What this is, in one sentence, is keeping the household together so that the people inside it can think about other things.
That is the part working mothers understand instantly. Almost no one else does.
A lot of working mothers have lived for years on a hybrid. A cleaner on a Wednesday. A nanny three afternoons a week. A grandmother who covers the school holidays. And on top of all of that, a coordination layer that lives nowhere except inside the head of one person. The cleaner needs to be told about the dog. The nanny needs to be reminded about the dentist. The grandmother needs the new alarm code. And on top of all of it, you are also running your actual career.
The hybrid works, in the sense that no one drops dead. It does not work, in the sense that you do.
When a household manager comes in, what shifts is not who does the cleaning. The cleaner usually stays. The nanny usually stays. The grandmother definitely stays. What shifts is who holds it all. The manager becomes the contact for everyone you already have in your life. The cleaner running late on a Tuesday. The nanny coordinating Wednesday afternoon. The grandmother who needs the new alarm code. The dishwasher tablets running low, ordered before anyone has thought to write it down.
You get your head back.
This is, in the end, why we say what we say on the front page. The list stops living in your head. The to-dos are no longer for you to do. The relationship — with your partner, your children, your work, yourself — stays yours.

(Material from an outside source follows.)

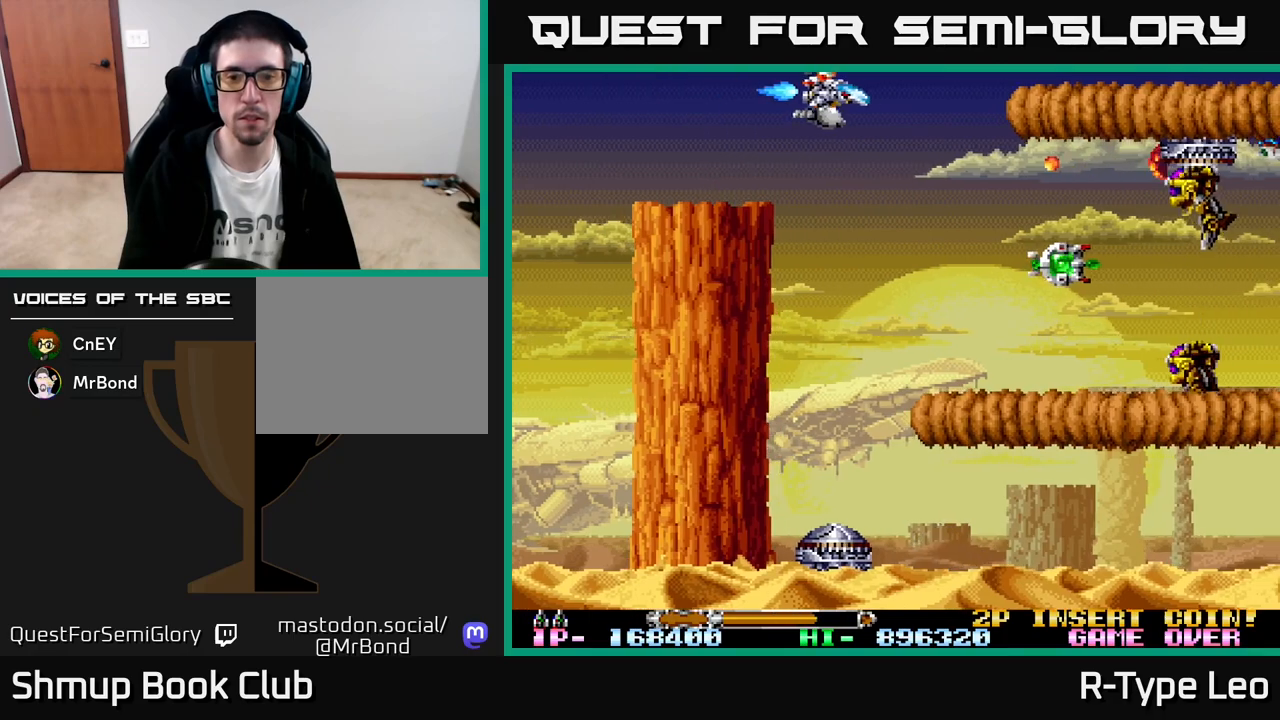
{"buttons": ["DPAD_DOWN", "DPAD_LEFT"], "left_stick": "center", "events": [[83, "DPAD_DOWN", "down"], [100, "DPAD_RIGHT", "up"], [367, "DPAD_LEFT", "down"]]}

A cleaner is a good thing to have. A nanny is a good thing to have. Neither, on its own, answers the question a working mother is most often actually asking. Which is: who is keeping all of this together, if not me, and can it not be me, just for one evening, please.
A household manager is the answer to that question. Not the cleaner. Not the nanny. The one who notices the dishwasher tablets are running low, before anyone has had to write it down. The one who keeps noticing, every Tuesday, so you can stop.